M. H. : Cette réaction du Front Polisario peut se comprendre, puisque le but de ses dernières manœuvres était de remettre le dossier du Sahara occidental sur la table des négociations et d’en refaire une priorité onusienne et multilatérale. Il me semble au contraire que le Maroc est porté à la négociation plutôt qu’à l’affrontement, d’autant plus qu’avec tout ce qui se passe maintenant dans la région, et pas seulement dans cette zone de tension, la moindre étincelle peut entraîner un embrasement total. C’est que la situation n’a plus rien à voir avec celle qui prévalait dans les années 1980 et 1990. Aujourd’hui, le terrorisme islamiste menace indistinctement le Maroc, l’Algérie, la Mauritanie, le Mali, le Niger, le Tchad, la Tunisie… sans parler de la Libye qui reste une poudrière. Sa déflagration impactera forcément l’ensemble de ces pays et même l’Europe, ne serait-ce qu'avec une vague migratoire encore plus forte que l’actuelle et aussi par la multiplication des actions terroristes. Malgré le grand changement politique aux Etats-Unis, avec l’arrivée d’un président isolationniste, souverainiste et aux antipodes du «droit d’ingérence» cher à quelques imposteurs, certaines monarchies du Golfe, qui soutiennent les Frères musulmans, et certains Etats européens qui croient à l’islamisme «modéré», ne désespèrent pas de provoquer un «printemps arabe» en Algérie, qui y a fort heureusement résisté ces six dernières années. C’est pour vous dire que le contexte historique, comme la géopolitique et les enjeux stratégiques ont complètement changé. C’est pour vous dire aussi que l’ensemble des protagonistes du conflit du Sahara occidental ont tout intérêt à trouver un terrain d’entente pour éviter le pire.
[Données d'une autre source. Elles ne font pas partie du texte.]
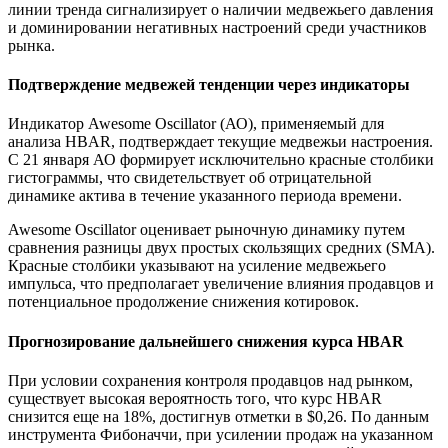
линии тренда сигнализирует о наличии медвежьего давления
и доминировании негативных настроений среди участников
рынка.
Подтверждение медвежей тенденции через индикаторы
Индикатор Awesome Oscillator (АО), применяемый для
анализа HBAR, подтверждает текущие медвежьи настроения.
С 21 января АО формирует исключительно красные столбики
гистограммы, что свидетельствует об отрицательной
динамике актива в течение указанного периода времени.
Awesome Oscillator оценивает рыночную динамику путем
сравнения разницы двух простых скользящих средних (SMA).
Красные столбики указывают на усиление медвежьего
импульса, что предполагает увеличение влияния продавцов и
потенциальное продолжение снижения котировок.
Прогнозирование дальнейшего снижения курса HBAR
При условии сохранения контроля продавцов над рынком,
существует высокая вероятность того, что курс HBAR
снизится еще на 18%, достигнув отметки в $0,26. По данным
инструмента Фибоначчи, при усилении продаж на указанном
Aujourd’hui et plus que jamais, ce Maghreb a besoin d’unité et plus jamais de division
RT France : Et quelles seront les solutions au problème du Sahara occidental selon vous ?
M. H. : Même si la légitimité historique, sociologique et culturelle du Maroc sur cette ancienne colonie espagnole est de mon point de vue indiscutable, la solution ne peut-être que dans le dialogue politique, la négociation diplomatique, la realpolitik et, surtout, une prise de conscience commune des nouvelles menaces. Comme je viens de vous le dire, tous les protagonistes ont intérêt à se mettre d’accord sur un modus vivendi et un modus operandi, pour trouver une issue politique à ce conflit qui n’a que trop longtemps duré et qui a empêché l’Union du Maghreb arabe de devenir une entité politique, économique, énergétique, diplomatique, militaire et géopolitique agissante et surtout invincible, face aux nouveaux périls terroristes qui menacent les cinq pays de l’Union du Maghred arabe [UMA], et face aussi aux tentations néocolonialistes de certaines puissances occidentales. C’est cette question du Sahara occidental qui a été le principal Talon d’Achille et pomme de discorde pour l'UMA. Aujourd’hui et plus que jamais, ce Maghreb a besoin d’unité et plus jamais de division. Les chefs d’Etats responsables et visionnaires doivent répondre aux aspirations des peuples à l’unité et renouer avec les idéaux des pères fondateurs de la lutte pour l’indépendance…et pour l’Unité du Maghreb : les Tunisiens Habib Bourguiba et Moncef Bey, les Marocains Mohammed V et Allal el-Fassi, les Algériens Messali Hadj et Malek Bennabi, les Libyens Omar el-Mokhtar et Mohamed Idriss el-Senoussi. Il faut parfois savoir regarder et méditer l’Histoire pour penser le présent et bâtir l’avenir.